The Coyotes laid low this summer yet retained their entire young core — if one can call it that — of Jakub Chychrun, Clayton Keller, Nick Schmaltz, Lawson Crouse and Barrett Hayton.
The Flyers and Sharks, meanwhile, could be wild cards in the race to the bottom.
The Flyers, while clearly more talented on paper, were one of the league’s most dysfunctional, inconsistent teams last year and doubled down on volatility by hiring John Tortorella as coach and trading for Tony DeAngelo. It wouldn’t be shocking if they blew up (in a bad way) this season.
The Sharks lost 33 of their final 45 games last season and bring back one of the NHL’s oldest rosters, headlined by 33-year-old Logan Couture, 32-year-old Erik Karlsson and 35-year-old Marc-Edouard Vlasic — any of which could hit an age wall at any time.
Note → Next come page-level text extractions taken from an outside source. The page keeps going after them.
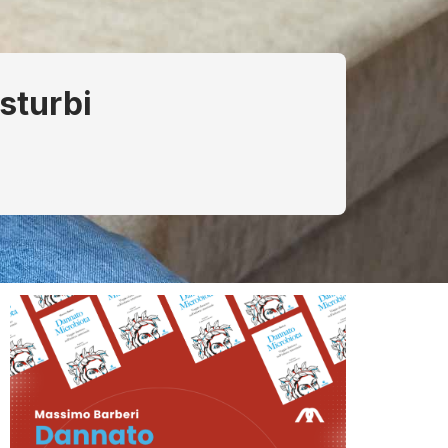
isturbi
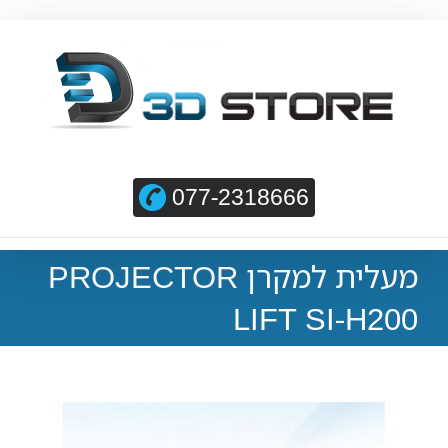
077-2318666
מעלית למקרן PROJECTOR
LIFT SI-H200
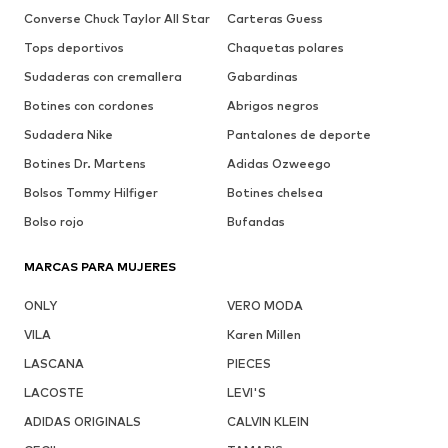
Converse Chuck Taylor All Star
Carteras Guess
Tops deportivos
Chaquetas polares
Sudaderas con cremallera
Gabardinas
Botines con cordones
Abrigos negros
Sudadera Nike
Pantalones de deporte
Botines Dr. Martens
Adidas Ozweego
Bolsos Tommy Hilfiger
Botines chelsea
Bolso rojo
Bufandas
MARCAS PARA MUJERES
ONLY
VERO MODA
VILA
Karen Millen
LASCANA
PIECES
LACOSTE
LEVI'S
ADIDAS ORIGINALS
CALVIN KLEIN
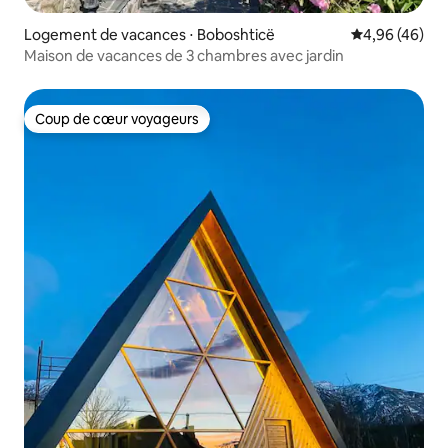
Logement de vacances ⋅ Boboshticë
Évaluation mo
4,96 (46)
Maison de vacances de 3 chambres avec jardin
Coup de cœur voyageurs
Coup de cœur voyageurs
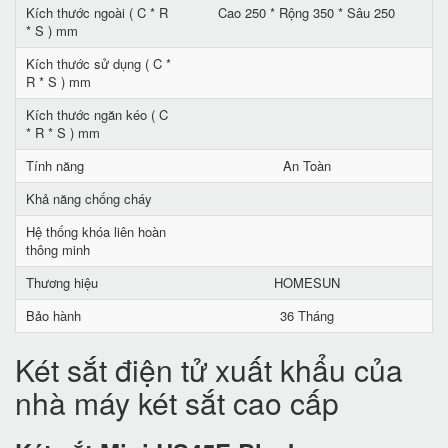
Kích thước ngoài ( C * R
Cao 250 * Rộng 350 * Sâu 250
* S ) mm
Kích thước sử dụng ( C *
R * S ) mm
Kích thước ngăn kéo ( C
* R * S ) mm
Tính năng
An Toàn
Khả năng chống cháy
Hệ thống khóa liên hoàn
thông minh
Thương hiệu
HOMESUN
Bảo hành
36 Tháng
Két sắt điện tử xuất khẩu của
nhà máy két sắt cao cấp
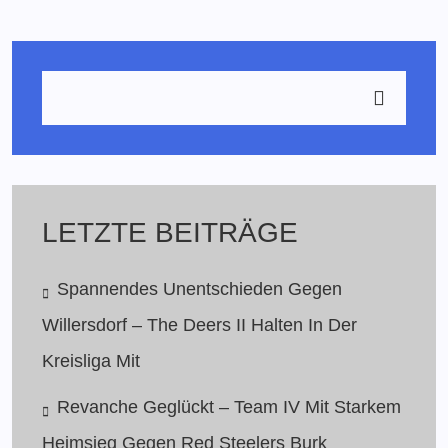
LETZTE BEITRÄGE
Spannendes Unentschieden Gegen
Willersdorf – The Deers II Halten In Der
Kreisliga Mit
Revanche Geglückt – Team IV Mit Starkem
Heimsieg Gegen Red Steelers Burk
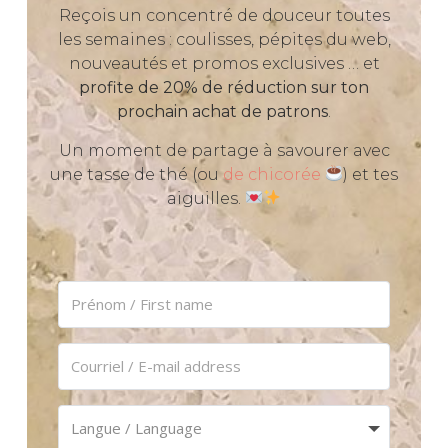
Reçois un concentré de douceur toutes
les semaines : coulisses, pépites du web,
nouveautés et promos exclusives … et
profite de 20% de réduction sur ton
prochain achat de patrons
.
Un moment de partage à savourer avec
une tasse de thé (ou
de chicorée
) et tes
aiguilles.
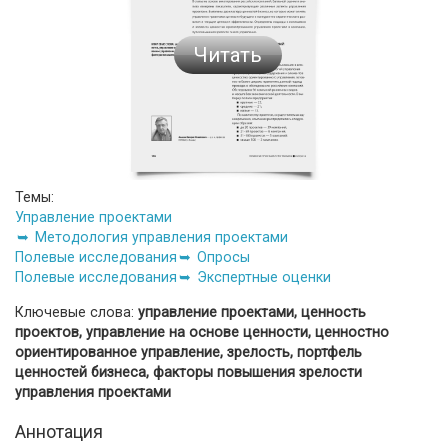
Читать
Темы:
Управление проектами
Методология управления проектами
Полевые исследования
Опросы
Полевые исследования
Экспертные оценки
Ключевые слова:
управление проектами, ценность
проектов, управление на основе ценности, ценностно
ориентированное управление, зрелость, портфель
ценностей бизнеса, факторы повышения зрелости
управления проектами
Аннотация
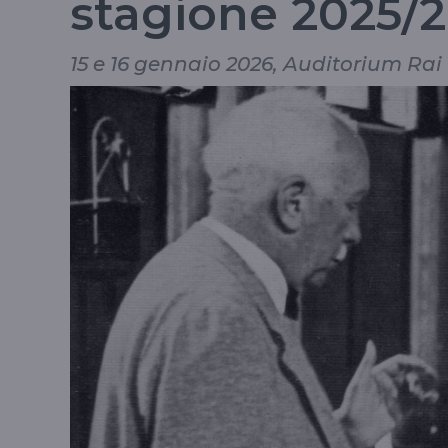
stagione 2025/
15 e 16 gennaio 2026, Auditorium Rai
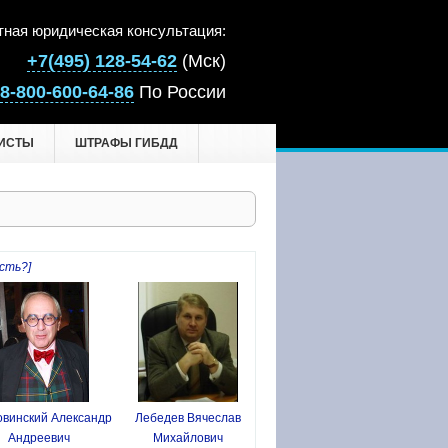
тная юридическая консультация:
+7(495) 128-54-62
(Мск)
8-800-600-64-86
По России
ИСТЫ
ШТРАФЫ ГИБДД
сть?]
винский Александр
Лебедев Вячеслав
Андреевич
Михайлович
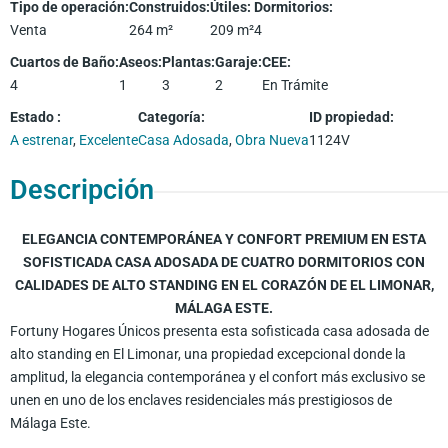
Tipo de operación
:
Construidos
:
Útiles
:
Dormitorios
:
Venta
264
m²
209
m²
4
Cuartos de Baño
:
Aseos
:
Plantas
:
Garaje
:
CEE
:
4
1
3
2
En Trámite
Estado
:
Categoría
:
ID propiedad
:
A estrenar
,
Excelente
Casa Adosada
,
Obra Nueva
1124V
Descripción
ELEGANCIA CONTEMPORÁNEA Y CONFORT PREMIUM EN ESTA
SOFISTICADA CASA ADOSADA DE CUATRO DORMITORIOS CON
CALIDADES DE ALTO STANDING EN EL CORAZÓN DE EL LIMONAR,
MÁLAGA ESTE.
Fortuny Hogares Únicos presenta esta sofisticada casa adosada de
alto standing en El Limonar, una propiedad excepcional donde la
amplitud, la elegancia contemporánea y el confort más exclusivo se
unen en uno de los enclaves residenciales más prestigiosos de
Málaga Este.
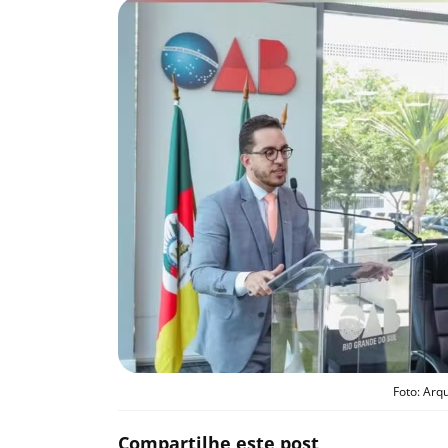
Foto: Arq
Compartilhe este post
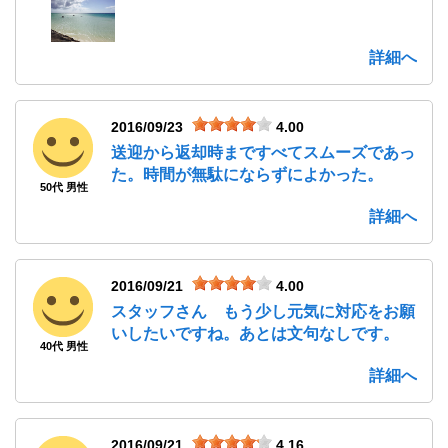
詳細へ
2016/09/23
4.00
送迎から返却時まですべてスムーズであっ
た。時間が無駄にならずによかった。
50代 男性
詳細へ
2016/09/21
4.00
スタッフさん もう少し元気に対応をお願
いしたいですね。あとは文句なしです。
40代 男性
詳細へ
2016/09/21
4.16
But Couture, Tomas Hertl and Timo Meier still form a dangerous top line unmatched by any of these other bottom-feeders.
Gambling lines reflect that perceived hierarchy in the NHL’s basement entering the first week of training camps. The Hawks and Coyotes are tied for the lowest 2022-23 point total over-under line at 65.5 points, per Vegas Insider. The Canadiens are third-lowest at 71.5 points, followed by the Sharks at 74.5, Flyers at 76.5 and Sabres at 77.5.
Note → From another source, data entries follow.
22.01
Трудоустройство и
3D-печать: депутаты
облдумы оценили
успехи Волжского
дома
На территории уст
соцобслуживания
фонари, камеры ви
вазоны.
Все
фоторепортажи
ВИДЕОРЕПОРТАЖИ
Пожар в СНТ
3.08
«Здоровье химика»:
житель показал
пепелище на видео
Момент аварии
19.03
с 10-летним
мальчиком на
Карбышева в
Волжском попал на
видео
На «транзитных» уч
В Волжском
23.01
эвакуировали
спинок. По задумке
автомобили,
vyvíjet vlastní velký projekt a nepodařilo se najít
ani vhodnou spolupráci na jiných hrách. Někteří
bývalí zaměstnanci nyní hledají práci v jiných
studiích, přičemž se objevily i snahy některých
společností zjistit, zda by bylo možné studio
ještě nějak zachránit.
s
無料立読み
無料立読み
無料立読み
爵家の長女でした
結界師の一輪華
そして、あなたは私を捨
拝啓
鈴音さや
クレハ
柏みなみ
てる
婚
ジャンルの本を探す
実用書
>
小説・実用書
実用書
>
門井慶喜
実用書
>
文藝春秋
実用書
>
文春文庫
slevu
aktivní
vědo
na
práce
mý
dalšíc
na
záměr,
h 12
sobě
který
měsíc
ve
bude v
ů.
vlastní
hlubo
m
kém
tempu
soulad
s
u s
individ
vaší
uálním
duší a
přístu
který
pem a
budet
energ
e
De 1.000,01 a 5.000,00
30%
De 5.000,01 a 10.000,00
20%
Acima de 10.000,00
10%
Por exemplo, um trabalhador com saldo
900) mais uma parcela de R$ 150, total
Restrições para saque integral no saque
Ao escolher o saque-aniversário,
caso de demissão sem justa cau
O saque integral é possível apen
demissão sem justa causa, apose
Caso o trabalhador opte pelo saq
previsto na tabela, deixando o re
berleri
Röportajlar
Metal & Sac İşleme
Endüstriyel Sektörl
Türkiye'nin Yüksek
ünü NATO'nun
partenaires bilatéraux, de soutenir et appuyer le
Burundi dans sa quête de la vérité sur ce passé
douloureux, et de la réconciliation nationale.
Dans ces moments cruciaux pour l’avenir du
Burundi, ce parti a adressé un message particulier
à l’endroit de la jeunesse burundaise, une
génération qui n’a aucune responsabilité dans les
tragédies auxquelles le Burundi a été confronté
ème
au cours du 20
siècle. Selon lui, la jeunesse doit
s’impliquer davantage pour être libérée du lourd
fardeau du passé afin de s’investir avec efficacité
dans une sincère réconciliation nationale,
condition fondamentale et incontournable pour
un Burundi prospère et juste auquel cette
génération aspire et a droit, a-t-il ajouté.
It’s also worth pointing out that the NHL’s worst teams were worse than usual last season. In fact, the 2021-22 Coyotes (with 57 points) were the second-worst team in the salary-cap era (since 2005) to not finish in last place. The 2014-15 Coyotes coincidentally hold that distinction; they finished with 56 points while the Sabres finished with 54.
Throughout the cap era, the league’s second-to-last-place team has averaged 67 points and a minus-65 goal differential, and its last-place team has averaged 59 points with a minus-85 goal differential. Compared to those standards, even last season’s Hawks (68 points with a minus-72 goal differential) weren’t far off the necessary degree of awfulness.
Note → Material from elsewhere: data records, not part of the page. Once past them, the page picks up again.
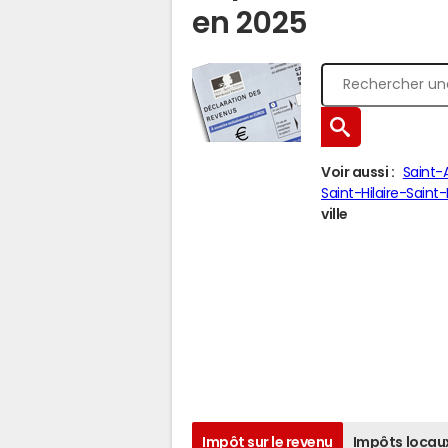
en 2025
Voir aussi :
Saint-
Saint-Hilaire-Sain
ville
Impôt sur le revenu
Impôts locau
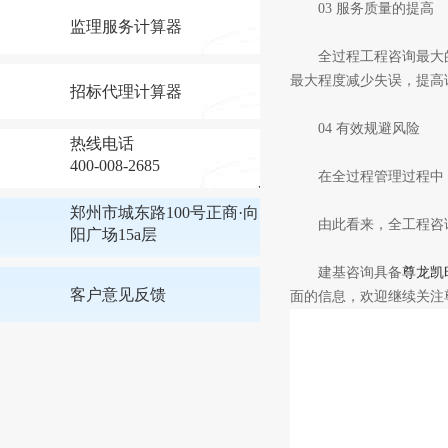
03 服务质量的提高
监理服务计算器
全过程工程咨询最大的
最大程度减少失误，提高
招标代理计算器
04 有效规避风险
热线电话
400-008-2685
在全过程管理过程中，
郑州市城东路100号正商·向
由此看来，全工程咨询
阳广场15a层
建基咨询具备
尊龙凯
客户意见反馈
面的信息，欢迎继续关注尊龙凯时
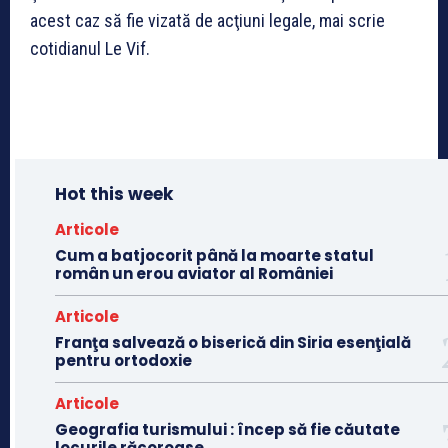
acest caz să fie vizată de acţiuni legale, mai scrie
cotidianul Le Vif.
Hot this week
Articole
Cum a batjocorit până la moarte statul
român un erou aviator al României
Articole
Franţa salvează o biserică din Siria esenţială
pentru ortodoxie
Articole
Geografia turismului : încep să fie căutate
locurile răcoroase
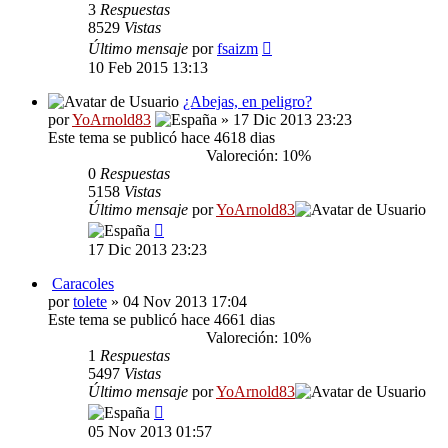
3
Respuestas
8529
Vistas
Último mensaje
por
fsaizm
10 Feb 2015 13:13
¿Abejas, en peligro?
por
YoArnold83
» 17 Dic 2013 23:23
Este tema se publicó hace 4618 dias
Valoreción: 10%
0
Respuestas
5158
Vistas
Último mensaje
por
YoArnold83
17 Dic 2013 23:23
Caracoles
por
tolete
» 04 Nov 2013 17:04
Este tema se publicó hace 4661 dias
Valoreción: 10%
1
Respuestas
5497
Vistas
Último mensaje
por
YoArnold83
05 Nov 2013 01:57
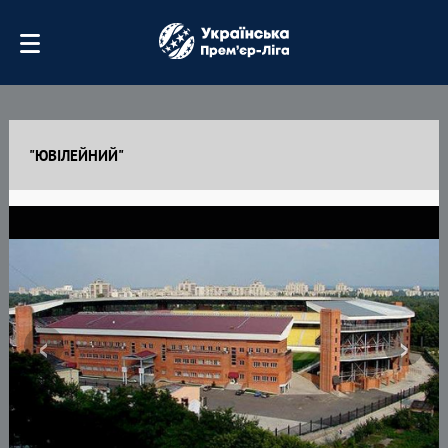
"ЮВІЛЕЙНИЙ"
‹
›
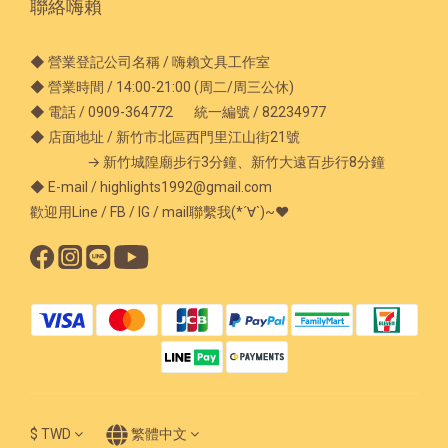
聯絡嗨賴
◆ 營業登記公司名稱 / 嗨賴文具工作室
◆ 營業時間 / 14:00-21:00 (周二/周三公休)
◆ 電話 / 0909-364772 統一編號 / 82234977
◆ 店面地址 / 新竹市北區西門里江山街21號
→ 新竹城隍廟步行3分鐘、新竹大遠百步行8分鐘
◆ E-mail / highlights1992@gmail.com
歡迎用Line / FB / IG / mail聯繫我(*´∀`)~♥
$
TWD
繁體中文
Thus, a regression to the mean this season when it comes to leaguewide parity could help the Hawks’ last-place desires.
On the other hand, it’s feasible the Hawks themselves could be part of that upward regression.
Acclaimed new coach Luke Richardson could accelerate prospects’ development and light fires under the veterans. Patrick Kane and Jonathan Toews could deliver vintage performances in their likely final seasons in Chicago. The Hawks could adopt a 2017-18 Golden Knights-type attitude and play every night with chips on their shoulders, driven to prove the doubters wrong.
All of that is unlikely but not impossible, and if it did happen, the Hawks could end up in the 20th-to-29th range of the league standings instead of 30th-to-32nd. That would be somewhat tragic from a long-term perspective, given that it would represent another year of misery and irrelevance not translating into a golden-ticket prospect, but Hawks players and coaches wouldn’t think of it that way. After all, they’re paid to try their best.
In this hypothetical scenario, it would be interesting to see what, if any, counter-moves Davidson would make. Would he try to trade Kane, Toews, Max Domi, Andreas Athanasiou and others sooner than planned — as in, a few months ahead of the trade deadline — to further handicap the roster? Or would he accept the team’s grittiness and resilience in overcoming their weaknesses as good signs for the future?
In any case, the Hawks’ 2022-23 season should provide an interesting — if outwardly bleak — case study of tanking and its behind-the-scenes dynamics.